# Job
From the entries provided below, copy each line that contains the word "Yorumları".

(Transcribed page contents)
══════

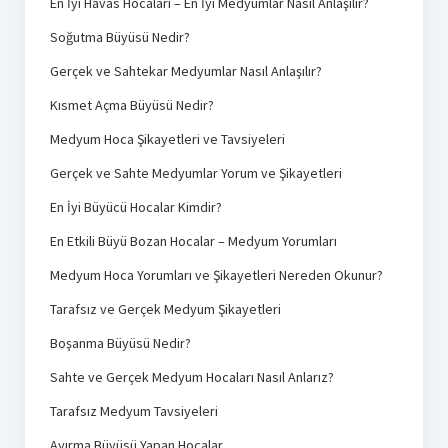
En İyi Havas Hocaları – En İyi Medyumlar Nasıl Anlaşılır?
Soğutma Büyüsü Nedir?
Gerçek ve Sahtekar Medyumlar Nasıl Anlaşılır?
Kısmet Açma Büyüsü Nedir?
Medyum Hoca Şikayetleri ve Tavsiyeleri
Gerçek ve Sahte Medyumlar Yorum ve Şikayetleri
En İyi Büyücü Hocalar Kimdir?
En Etkili Büyü Bozan Hocalar – Medyum Yorumları
Medyum Hoca Yorumları ve Şikayetleri Nereden Okunur?
Tarafsız ve Gerçek Medyum Şikayetleri
Boşanma Büyüsü Nedir?
Sahte ve Gerçek Medyum Hocaları Nasıl Anlarız?
Tarafsız Medyum Tavsiyeleri
Ayırma Büyüsü Yapan Hocalar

══════

# Solution
En Etkili Büyü Bozan Hocalar – Medyum Yorumları
Medyum Hoca Yorumları ve Şikayetleri Nereden Okunur?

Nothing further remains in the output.